On chuchotait déjà que c'était un automate...
- Il travaillait du matin au soir, de sept heures et demie à six heures
et demie, grignotant un croûton au moment du repas. Il ne voyait personne
de connaissance, sauf Jankel qui passait tous les deux jours lui faire de la
main un petit signe d'encouragement. Le soir, sa pitance engloutie, il s'endormait
sur un daf de guemara ; et le lendemain, pareil.
- Mais le vendredi ?
- Le vendredi, à une heure, il monte au bureau où on l'avait engagé,
s'explique avec un chef de rayon qui savait un peu d'allemand, remet au clou
sa robe rouge et sa hotte, et promet d'être de retour le lundi matin,
à l'heure convenue. Baigné, coiffé, changé, il donne
un coup de balai à sa mansarde, et recompte les sous qui lui restent
: 987 francs. Il les enfouit dans une enveloppe avec une lettre pour sa femme
et ses enfants, et la remet à la poste, recommandée.

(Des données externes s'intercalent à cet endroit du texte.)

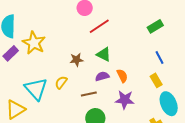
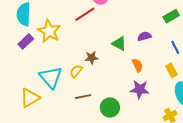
red line: (99, 26) -> (85, 14), moved
brown star: (77, 60) -> (91, 58), moved
purple semicircle: (102, 76) -> (144, 36), moved
brown line: (89, 94) -> (83, 97), moved

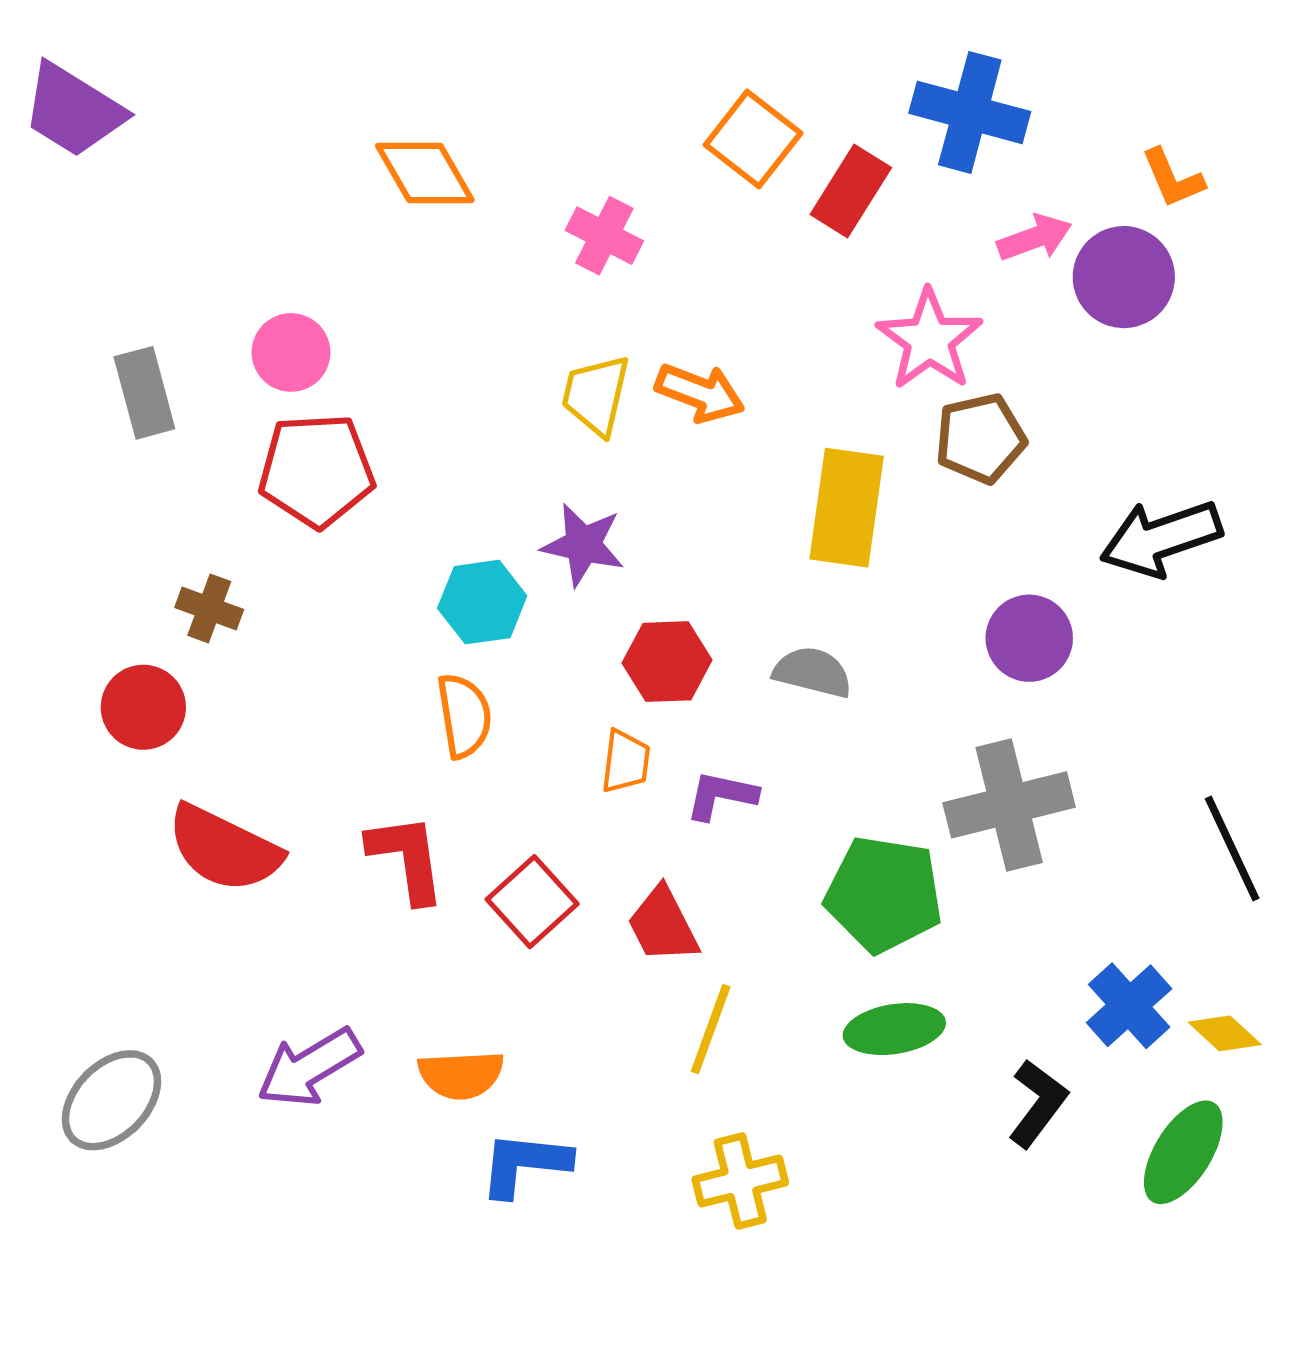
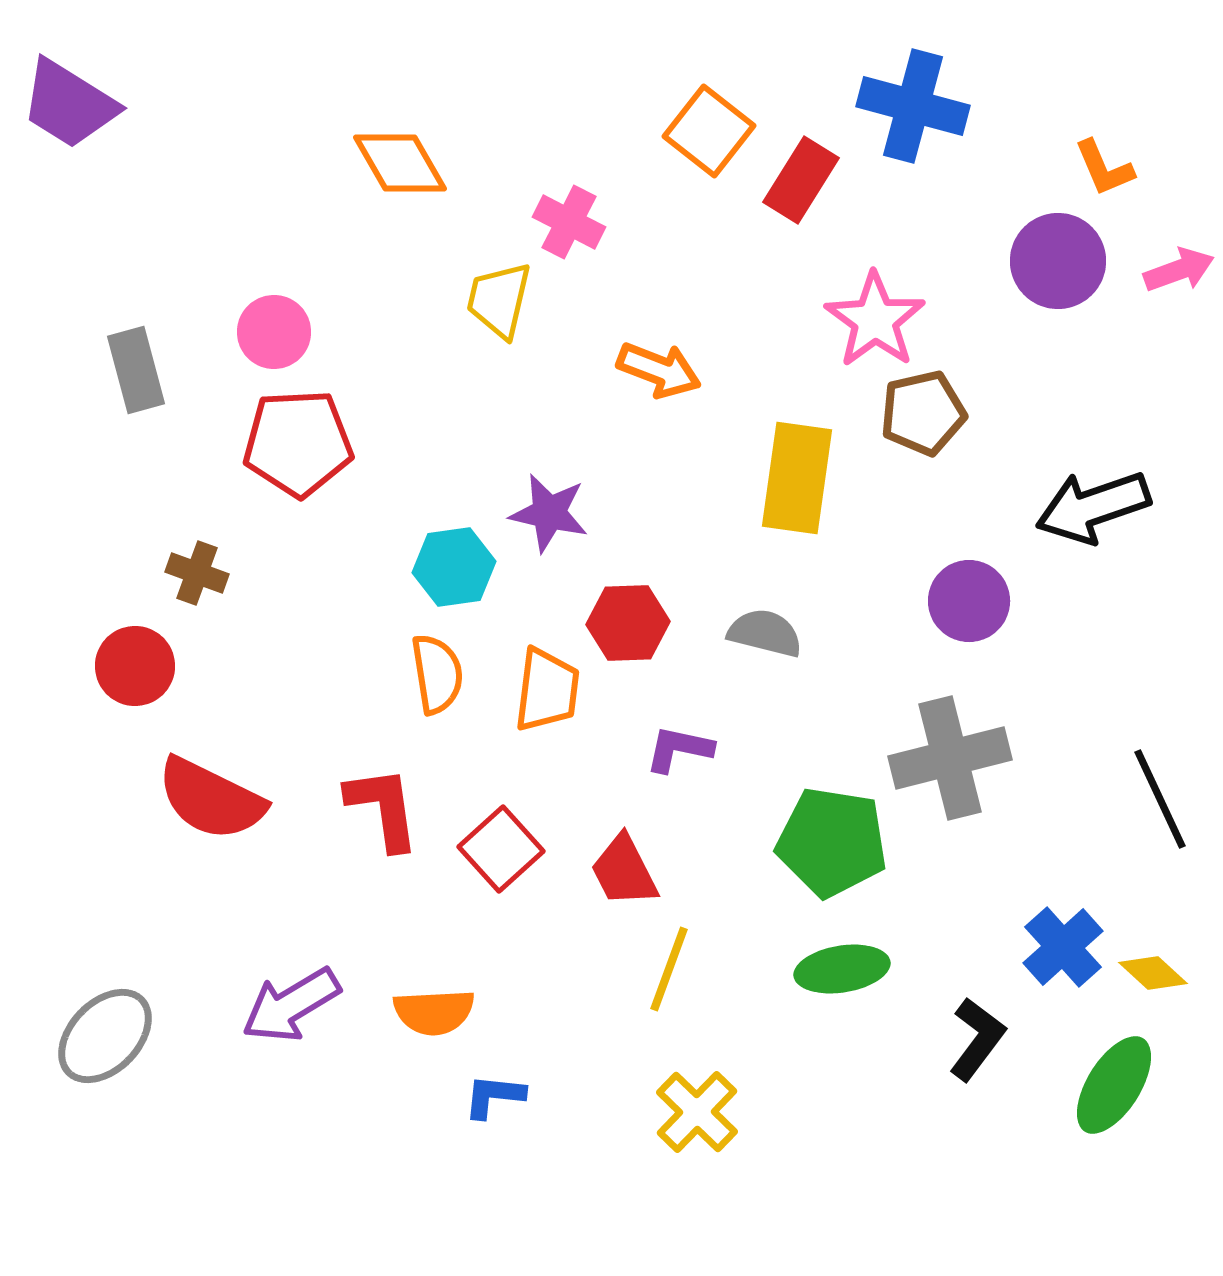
pink arrow: (1035, 238) -> (1179, 270), moved
yellow trapezoid: (596, 395) -> (499, 300), moved
orange trapezoid: (626, 761) -> (547, 690), moved, size x1.4
blue L-shape: (525, 1164) -> (494, 1096), size x0.7
yellow cross: (740, 1181) -> (697, 1112), turned -32

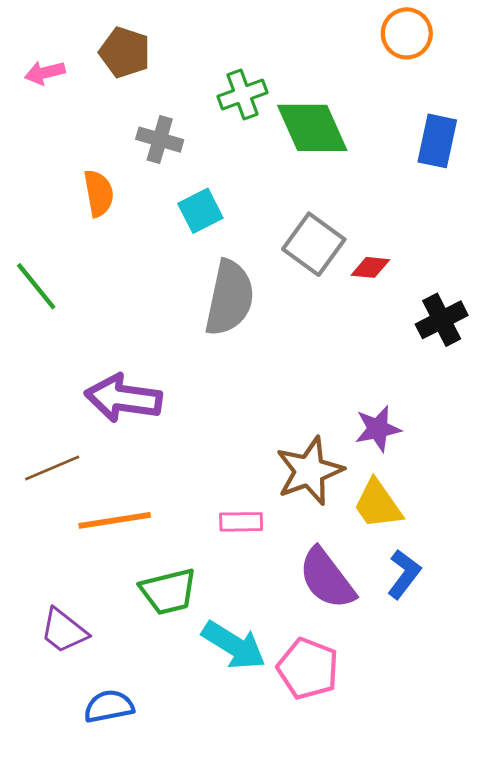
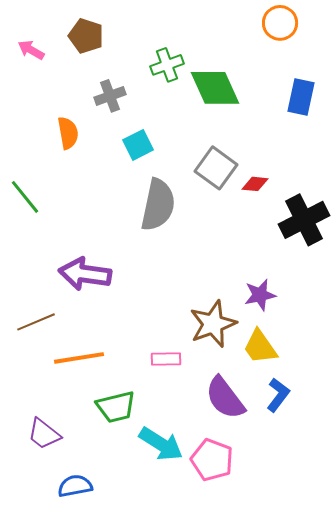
pink arrow: (45, 73) -> (31, 50), turned 44
gray cross: (160, 140) -> (110, 96), turned -36
black cross: (442, 320) -> (304, 220), size x1.4

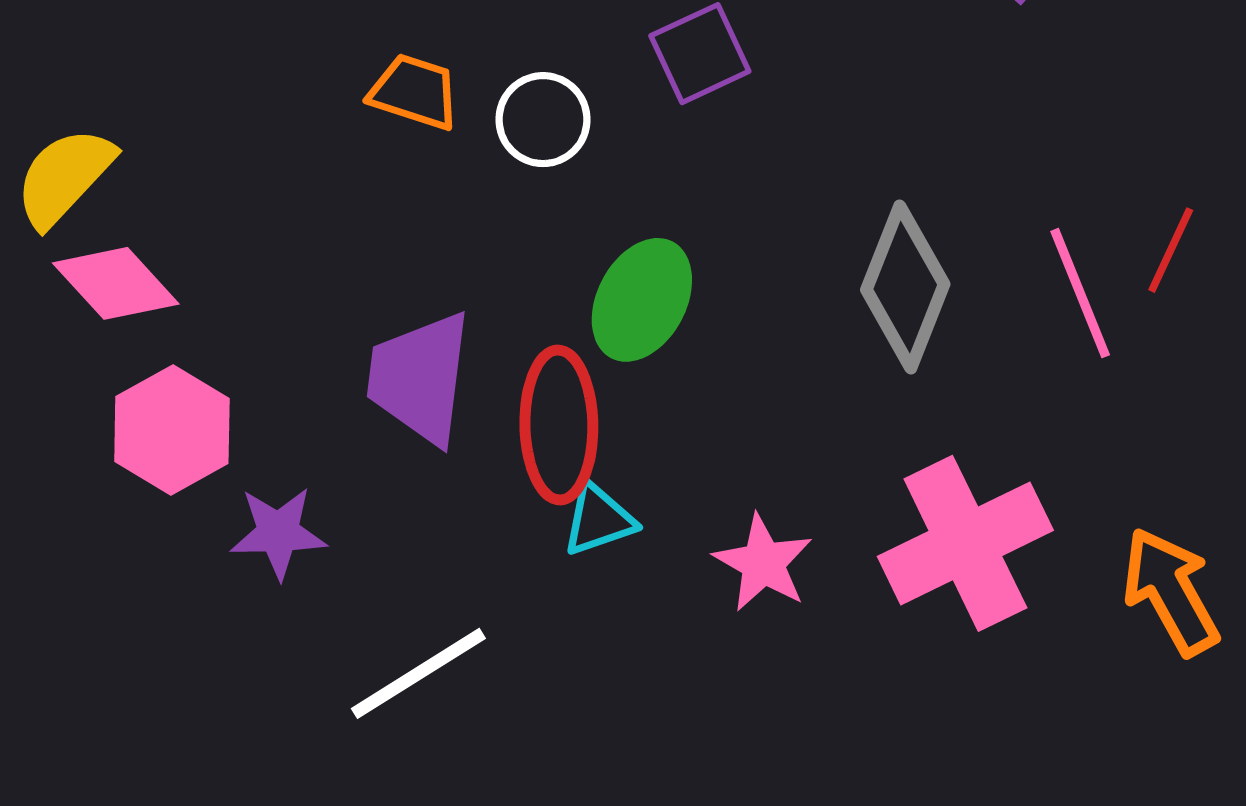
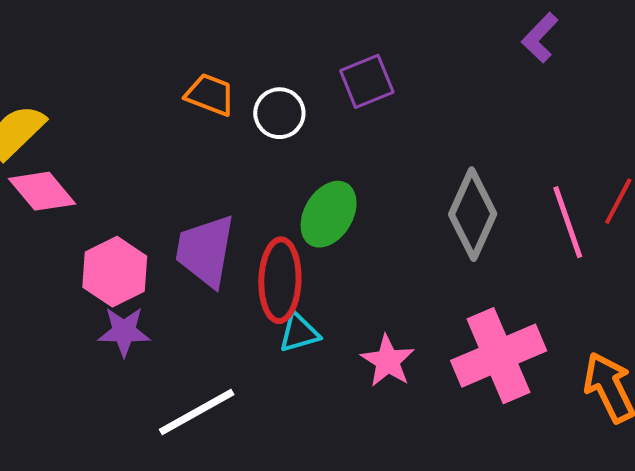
pink hexagon: (172, 430) -> (115, 272), moved

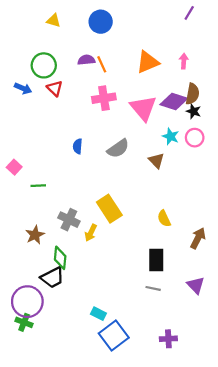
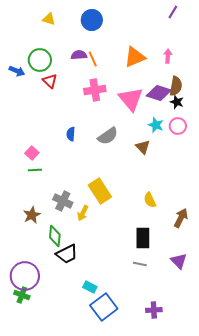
blue arrow: (23, 88) -> (17, 71), moved
pink square: (14, 167) -> (32, 153), moved
black trapezoid: (52, 278) -> (67, 254), moved

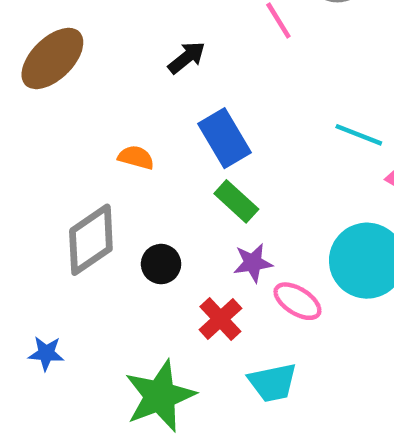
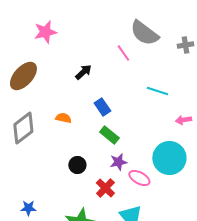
cyan line: (359, 135) -> (157, 91), moved
blue rectangle: (224, 138) -> (102, 107), size x0.7
gray diamond: (91, 240) -> (23, 128), moved

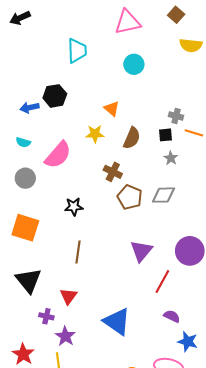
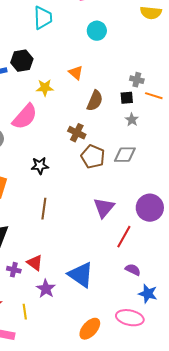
yellow star: (95, 134) -> (45, 88), moved
red triangle: (69, 296) -> (35, 263), moved, turned -30
purple star: (65, 336) -> (46, 289), moved

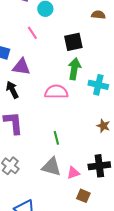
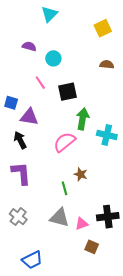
black square: (73, 42) -> (68, 92), moved
pink semicircle: (56, 92) -> (64, 142), turned -40
brown star: (103, 126) -> (81, 174), moved

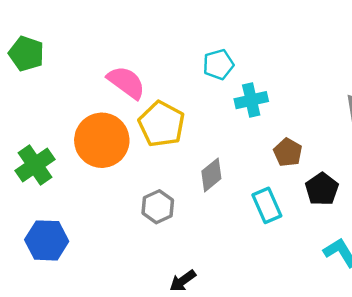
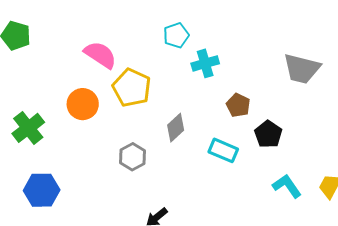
orange circle: (102, 140) -> (83, 104), size x0.7
cyan rectangle: (267, 205) -> (223, 150), turned -40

- C'était le bon temps ! On pouvait envoyer de l'argent d'un bout à
l'autre de l'Europe.
- Le faisait-on souvent ? Le soir, après l'office, il s'apprête
à se diriger vers le restaurant... Quand on gagne sa vie, pas vrai !
Mais le rabbin le retient, et l'emmène dîner chez lui. La chaleur
du vin, des bougies, des chansons le met peu à peu à son aise,
et, au moment du dessert, prenant son courage à deux mains, il interroge
son hôte "Dites-donc, rav, pourquoi est-ce que les goyim me paient
pour faire les cent pas de long en large avec une robe rouge et une hotte sur
le dos ?"
- Il ne savait donc pas ?
- Il n'en avait pas idée. Le rabbin, intéressé, commença
un long développement sur la fête du solstice...
- Je le reconnais, bien là. Adam et la lumière du jour qui diminue,
l'origine des Saturnales chez les Romains, et toute la sauce !
- Naturellement. Le pauvre vieux ne suivait guère. Mais il y a une chose
qu'il comprenait : qu'il se prêtait à une mascarade teintée
d'idolâtrie. Voilà sa belle taille qui se voûte, ses yeux
brillants saillent de leur orbite, et le bonhomme ne souffle plus mot jusqu'à
la fin du repas.
- Le rabbin avait perdu une belle
occasion de se taire.
- Qui sait ? Mieux valait peut-être sauvegarder l'intime dignité
du vieux Juif. Toujours est-il qu'il ne se représenta plus au Grand Marché,
et que les curieux en furent désormais pour leurs frais. On le remplaça
par un petit tordu, avec cheveux, sourcils, moustache et barbe postiches, portant
lunettes et protège-oreilles.
- Mais Jankel ...
- Ah ! celui-là, il en a pris pour son grade. La première fois
que le bonhomme le rencontre, il vous le saisit par le revers de son veston
et le secoue comme un loulav, en le traitant de tous les noms. "Une fois
déjà, hurlait-il, ils ont pris un Juif pour l'adorer. Et qu'en
est-il advenu pour nous autres ? Malheur sur malheur. Et toi, gredin. tu recommences
!"
- On ne parle guère de 'Hanoucca, dans votre histoire...
- En effet, c'est ce que je te disais tout de suite. C'est un conte de Noël.